As with “Windsor Heights Dairy Queen,” the pigeon poem is artistically self-aware: a communique about a dead “pigeon” is rendered in Grassley’s “pidgin” English, a hybrid meeting of an old man’s mind with an informal digital platform. The impersonality of the poem’s collapse into a string of numbers and demographic attributes like gender (“SHE”) is contrasted by the closing note of straightforward condolence (“Sorry for bad news”).

Sen. Chuck Grassley speaks at the Night of the Rising Stars in Des Moines in April 2011. — Gage Skidmore

There’s something about dead animals that brings out the best in Grassley’s poetry. One of his earliest viral tweets, and the most famous to this day, brings further carnage:

Fred and I hit a deer on hiway 136 south of Dyersville. After I pulled fender rubbing on tire we continued to farm. Assume deer dead

There is actually another good poem about a deer getting hit by a car, written by an author with Iowa ties. That would be “Traveling Through the Dark” by William E. Stafford, who did his Ph.D. at the University of Iowa. But for all the vivid detail and humanity of Stafford’s poem, Grassley’s seems to me the more complex.  
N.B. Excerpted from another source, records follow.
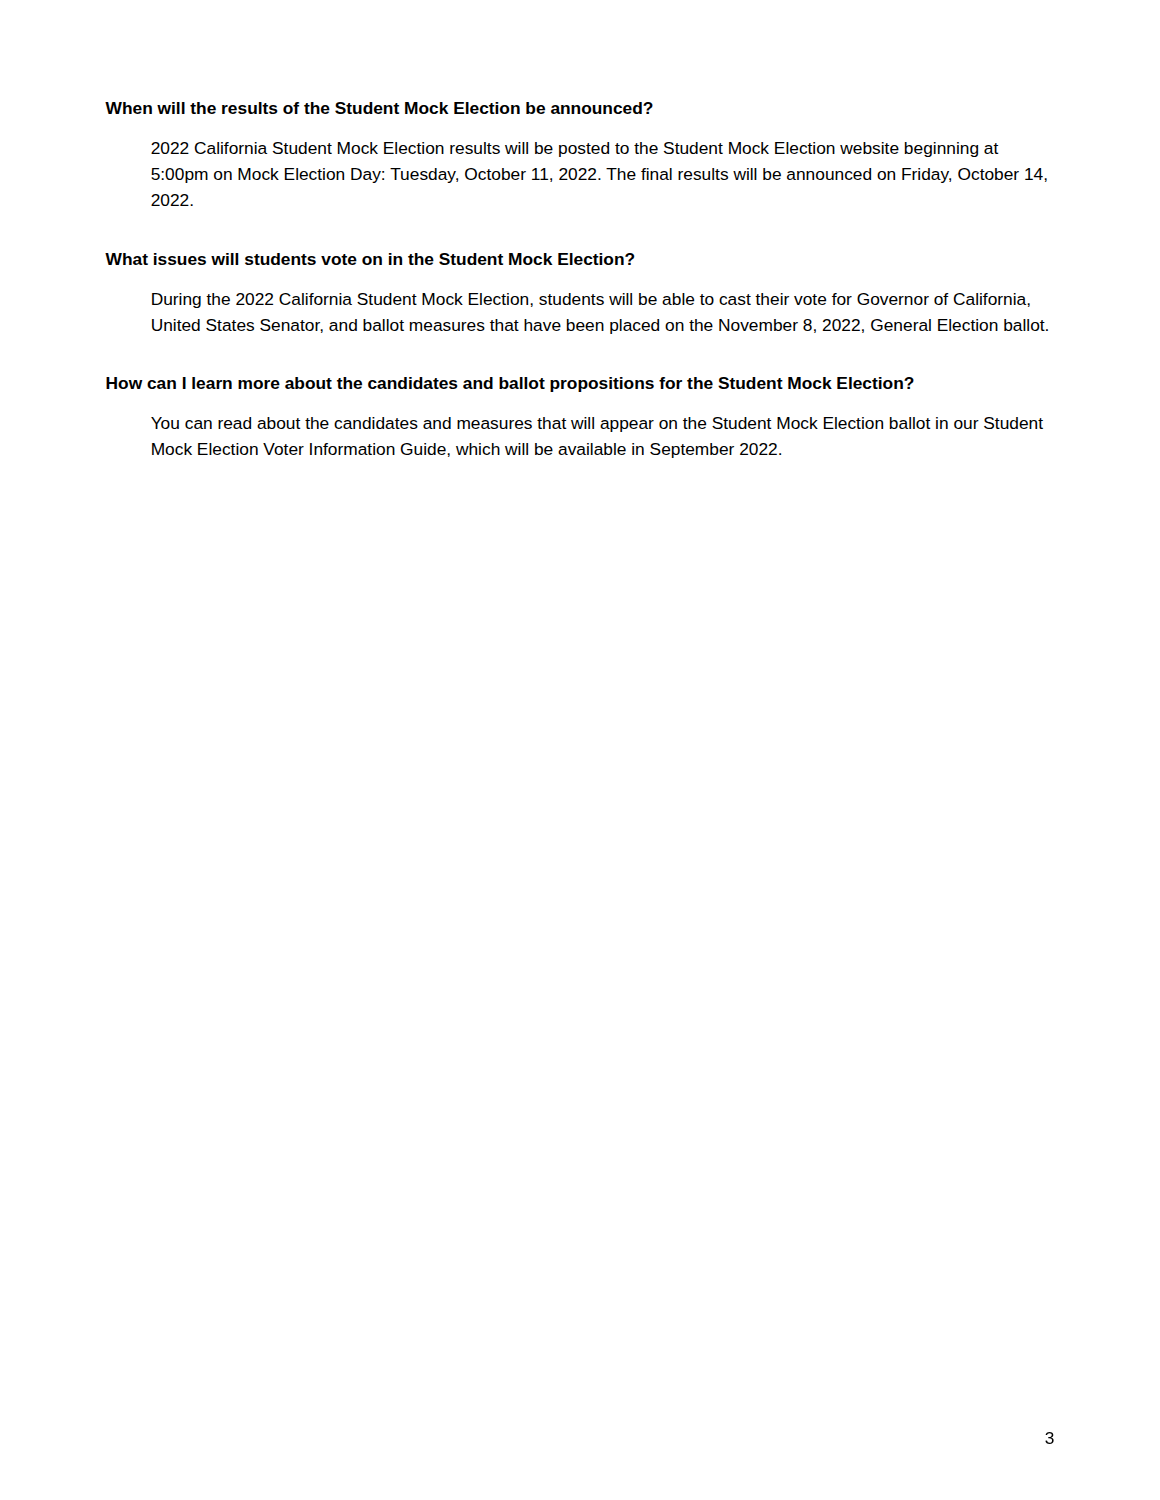When will the results of the Student Mock Election be announced?
2022 California Student Mock Election results will be posted to the Student Mock Election website beginning at 5:00pm on Mock Election Day: Tuesday, October 11, 2022. The final results will be announced on Friday, October 14, 2022.
What issues will students vote on in the Student Mock Election?
During the 2022 California Student Mock Election, students will be able to cast their vote for Governor of California, United States Senator, and ballot measures that have been placed on the November 8, 2022, General Election ballot.
How can I learn more about the candidates and ballot propositions for the Student Mock Election?
You can read about the candidates and measures that will appear on the Student Mock Election ballot in our Student Mock Election Voter Information Guide, which will be available in September 2022.
3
“Assume deer dead”: the absence of concluding punctuation suspends the poem in the uncertainty of the deer’s fate. Grassley’s telegraphic preference for the omission of grammatical articles (a/an/the) creates fruitful ambiguities. “[W]e continued to farm”: presumably this means that Fred and the speaker continued driving to the farm (with “farm” serving as a noun). Yet without the article, “farm” also scans as a verb: Fred and the speaker continued to engage in the act of farming. Is the deer’s death thus implied to be a part of the general harvest? 

Deer graze in Oakland Cemetery on Saturday, Nov. 26, 2022. — Adria Carpenter/Little Village

The greatest achievement of “Assume deer dead” is the rapid establishment of a complex psychology. The one time the poem uses an article is to introduce the deer (“Fred and I hit a deer”). For a lesser user of the English language, it would be standard to use the definite article when referring to the deer again: “I assume the deer is dead.” 

But the speaker of the poem does not do this. Rather than use the definite article — which would establish the deer as a particular, unique individual — the speaker chooses to drop the article entirely. The speaker would rather break the rules of grammar than acknowledge the deer he just ran over as an individual creature, with individual sufferings. 

In short, the speaker of the poem is revealed, in no time at all, to be a heartless bastard. Only a true poet like Senator Grassley could convey this impression so swiftly and definitively.